The Complexity of Satisfiability for Fragments of Hybrid Logic -- Part I

The Complexity of Satisfiability for Fragments of Hybrid Logic -- Part I

The satisfiability problem of hybrid logics with the downarrow binder is known to be undecidable. This initiated a research program on decidable and tractable fragments. In this paper, we investigate the effect of restricting the propositional part of the language on decidability and on the complexity of the satisfiability problem over arbitrary, transitive, total frames, and frames based on equivalence relations. We also consider different sets of modal and hybrid operators. We trace the border of decidability and give the precise complexity of most fragments, in particular for all fragments including negation. For the monotone fragments, we are able to distinguish the easy from the hard cases, depending on the allowed set of operators.


💡 Research Summary

The paper investigates the satisfiability problem for fragments of hybrid logic that include the downarrow binder (↓). While the full hybrid logic with ↓ is known to be undecidable over unrestricted frames, the authors explore how limiting the propositional component of the language and restricting the class of frames affect both decidability and computational complexity.

Four families of frames are considered: arbitrary frames, transitive frames, total (serial) frames, and frames based on equivalence relations. For each family the authors examine a wide range of operator sets, combining the standard modal operators ◇ (possibility) and □ (necessity) with the hybrid operators @ (named state reference) and ↓ (state‑binding). The presence or absence of classical propositional connectives—especially negation (¬)—creates a clear dichotomy between “non‑monotone” fragments (with ¬) and “monotone” fragments (without ¬).

The main contributions are twofold. First, the paper maps the exact decidability frontier: most fragments that contain ¬ remain decidable, but certain combinations of @ and ↓ together with ¬ become undecidable already on transitive frames. Second, it provides precise complexity classifications for the decidable cases. The results can be summarised as follows:

  • Arbitrary frames – With the full set {¬, ∧, ∨, @, ↓, ◇, □} the satisfiability problem is EXPTIME‑complete.
  • Transitive frames – The same operator set raises the complexity to NEXPTIME‑complete, reflecting the additional power of the transitivity constraint when combined with state‑binding.
  • Total frames – The problem drops to PSPACE‑complete for the full operator set, while for monotone fragments ({@, ↓, ◇, □}) it falls further to PTIME.
  • Equivalence frames – Full fragments are PSPACE‑hard and lie in EXPTIME, whereas monotone fragments are NL‑complete.

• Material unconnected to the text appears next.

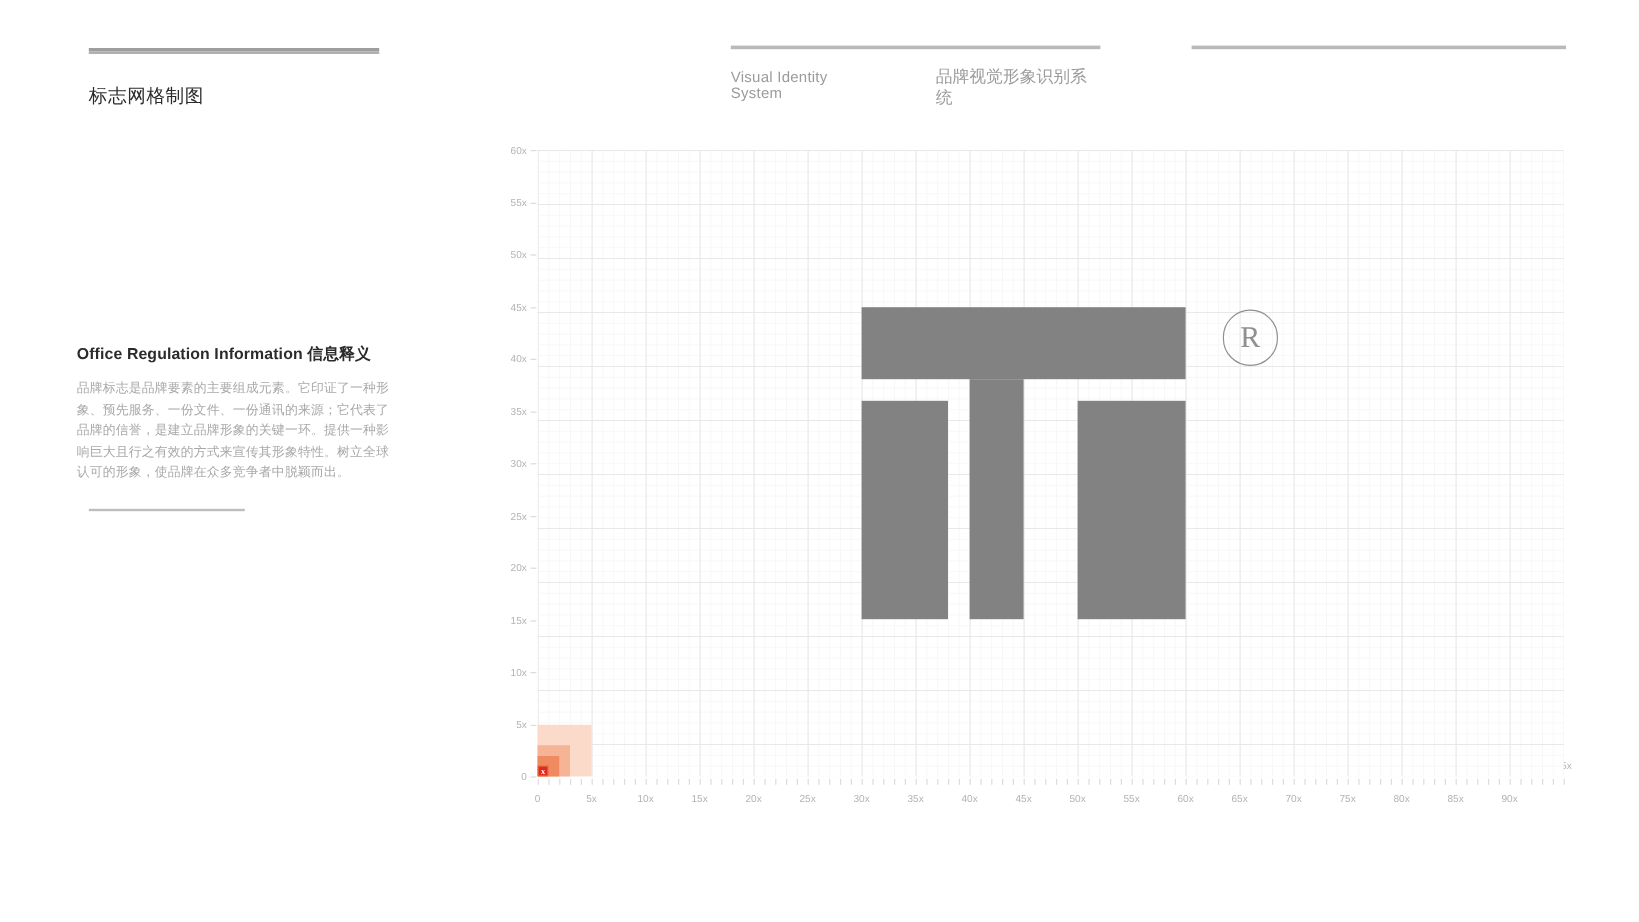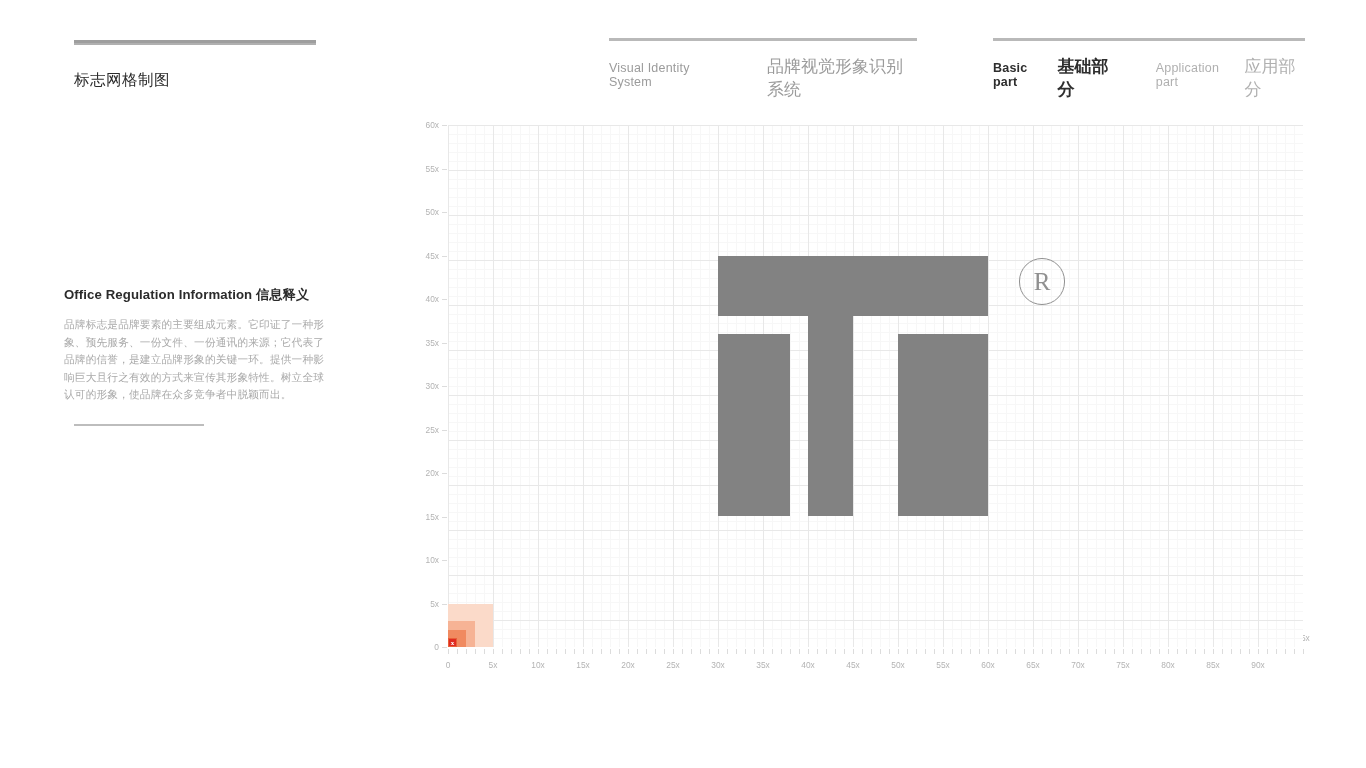"品牌视觉形象识别系统" .hdr-cn { font-size: 17px -> 14px }
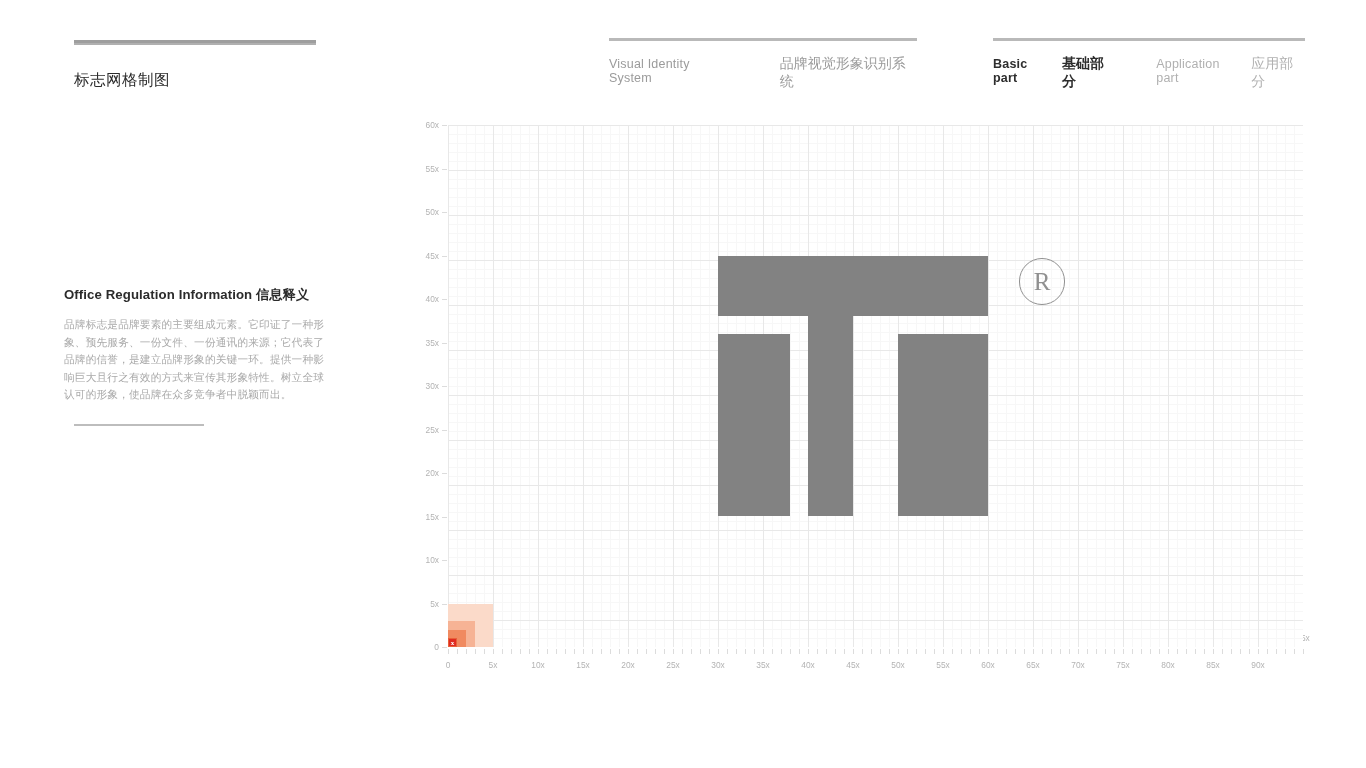"Basic part" div.hdr-row { html: <div> <span> <span>Basic part</span> <span>基础部分</span> </span> <span></span> <span> <span>Application part</span> <span>应用部分</span> </span> </div> -> none }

When negation is omitted, the complexity collapses dramatically for many frame classes. For example, on total frames the monotone fragment {@, ↓, ◇, □} is solvable in polynomial time, and on equivalence frames it is NL‑complete. In the most restricted settings—allowing only ◇ or only □ without any hybrid operators—the problem is in LOGSPACE or even NC¹.

To obtain the upper bounds, the authors adapt known model‑checking techniques for modal and hybrid logics, showing that the restriction of propositional connectives limits the size of canonical models and the depth of the search space. For the lower bounds they construct reductions from classic hard problems: quantified Boolean formulas (QBF) for NEXPTIME‑hardness, tiling problems for EXPTIME‑hardness, and, in the undecidable cases, reductions from the word problem for finitely presented groups. The downarrow binder is crucial in these encodings because it enables the simulation of variable assignments across arbitrary worlds, thereby reproducing the quantifier structure of the source problems.

A comprehensive table in the paper lists, for each combination of frame class and operator set, the exact complexity class (LOGSPACE, NL, PTIME, PSPACE, EXPTIME, NEXPTIME, or undecidable). The table also highlights the “critical points” where adding or removing a single operator (most often negation) causes a jump from a tractable to an intractable or undecidable regime.

The significance of these findings lies in clarifying the trade‑off between expressive power and algorithmic feasibility in hybrid logics. Practitioners who need the expressive convenience of named states and state‑binding can now decide which propositional operators to allow in order to keep satisfiability checking within acceptable computational limits. In particular, the identification of monotone fragments that are polynomial‑time solvable on total and equivalence frames suggests a promising avenue for scalable verification tools.

Finally, the paper sets the stage for a sequel (Part II) that will explore richer operator sets (e.g., backward modalities, higher‑arity binders) and more constrained frame classes (e.g., trees, bounded‑degree graphs), further refining the landscape of decidable and tractable hybrid logics.